El fuego de varios cigarrillos, toses y alguna conversación en voz
muy baja me permitieron calcular que una docena de viajeros había
llegado antes que yo. Después, lo harían tres o cuatro más, siempre
precedidos del sobresalto que provocaba el obligado patadón en la
puerta. Aguardaríamos un buen rato, hasta que se nos dio la orden
de salir apresuradamente. Bajamos las escaleras tropezando y corrimos
por la pista, cegados por la luz del día y, tras sortear unas cuantas
barricadas de sacos terreros, trepamos al interior de la panza de
un C-130 que tenía los motores en marcha y despegó inmediatamente.
Con las prisas, no acerté a ponerme el maldito casco, que llevé en
la mano hasta dejarlo a mis pies cuando me senté en el avión.

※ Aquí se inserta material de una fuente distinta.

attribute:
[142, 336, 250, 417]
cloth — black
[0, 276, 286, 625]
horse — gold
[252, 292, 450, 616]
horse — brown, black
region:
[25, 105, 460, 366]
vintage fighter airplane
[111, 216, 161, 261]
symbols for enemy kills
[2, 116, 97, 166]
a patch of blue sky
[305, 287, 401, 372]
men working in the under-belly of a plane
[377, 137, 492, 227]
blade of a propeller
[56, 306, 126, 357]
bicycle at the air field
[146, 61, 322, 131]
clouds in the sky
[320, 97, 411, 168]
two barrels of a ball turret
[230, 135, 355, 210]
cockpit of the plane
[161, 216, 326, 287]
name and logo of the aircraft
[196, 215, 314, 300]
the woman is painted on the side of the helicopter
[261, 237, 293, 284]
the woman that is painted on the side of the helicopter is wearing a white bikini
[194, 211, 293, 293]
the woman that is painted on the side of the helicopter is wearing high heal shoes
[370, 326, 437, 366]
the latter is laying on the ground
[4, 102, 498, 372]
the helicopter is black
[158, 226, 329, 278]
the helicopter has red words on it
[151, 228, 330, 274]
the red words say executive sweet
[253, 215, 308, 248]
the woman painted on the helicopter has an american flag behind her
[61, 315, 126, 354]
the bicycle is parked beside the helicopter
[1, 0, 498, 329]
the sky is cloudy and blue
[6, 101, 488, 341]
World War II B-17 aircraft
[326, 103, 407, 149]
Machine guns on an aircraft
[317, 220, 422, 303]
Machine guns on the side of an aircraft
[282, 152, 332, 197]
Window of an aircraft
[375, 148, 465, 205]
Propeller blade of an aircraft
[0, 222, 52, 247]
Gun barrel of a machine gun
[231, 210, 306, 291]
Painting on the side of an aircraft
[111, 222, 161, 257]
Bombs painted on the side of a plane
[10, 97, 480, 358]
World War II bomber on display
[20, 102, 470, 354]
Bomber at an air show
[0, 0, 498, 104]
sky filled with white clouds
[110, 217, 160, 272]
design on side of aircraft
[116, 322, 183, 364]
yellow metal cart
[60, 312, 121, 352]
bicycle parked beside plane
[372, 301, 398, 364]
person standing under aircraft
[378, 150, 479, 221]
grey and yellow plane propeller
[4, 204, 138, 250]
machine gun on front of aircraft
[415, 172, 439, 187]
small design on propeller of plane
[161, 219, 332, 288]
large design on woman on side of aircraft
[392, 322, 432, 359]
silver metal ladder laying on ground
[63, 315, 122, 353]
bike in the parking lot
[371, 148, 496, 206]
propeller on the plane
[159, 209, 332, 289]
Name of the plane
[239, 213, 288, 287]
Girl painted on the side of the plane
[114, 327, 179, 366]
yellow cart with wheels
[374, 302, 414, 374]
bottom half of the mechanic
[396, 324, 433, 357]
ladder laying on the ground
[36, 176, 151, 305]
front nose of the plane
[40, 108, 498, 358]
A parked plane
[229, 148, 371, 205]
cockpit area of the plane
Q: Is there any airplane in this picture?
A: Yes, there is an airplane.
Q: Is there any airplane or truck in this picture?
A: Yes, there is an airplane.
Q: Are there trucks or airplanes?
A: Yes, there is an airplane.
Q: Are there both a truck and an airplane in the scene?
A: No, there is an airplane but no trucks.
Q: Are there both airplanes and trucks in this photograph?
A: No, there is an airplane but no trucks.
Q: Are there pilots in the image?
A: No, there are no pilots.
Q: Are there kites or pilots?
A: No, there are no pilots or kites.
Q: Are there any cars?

Sospecho que las urgencias, como los madrugones, que los militares
siempre imponen no se deben tanto a sus hábitos o necesidades
como al deseo de aparentar prontitud y eficacia. Y de igual
modo estoy convencido de que la proverbial incomodidad de sus
instalaciones, vehículos y equipamientos no obedece a razones de
dureza o economía. Ni tampoco al espíritu espartano de la institución,
sino a la pretensión de dotarla de un ambiente de austeridad
capaz de amortiguar las acusaciones de dispendio en unos presupuestos
de Defensa siempre discutibles. El caso es que las tropas
transportadas a bordo de los cargueros militares, sin insonorizar y
carentes del mínimo confort, tienen que llegar a sus destinos aturdidas
por el ruido y con los riñones hechos polvo, lo que no garantiza
precisamente las mejores condiciones para un trabajo que se presume
tan arriesgado como políticamente delicado.
La guinda a aquel encuentro con el espíritu de los hermanos
Marx la puso, ya en la base de Ancona, una máquina tragaperras
con la que se entretenían las fuerzas italianas. Un videojuego erótico
llenaba la cantina de gemidos sexuales a todo volumen, y sus ecos
se extendóan por buena parte del cuartel de la OTAN, prestándole un
ambiente absurdo de prostíbulo barato.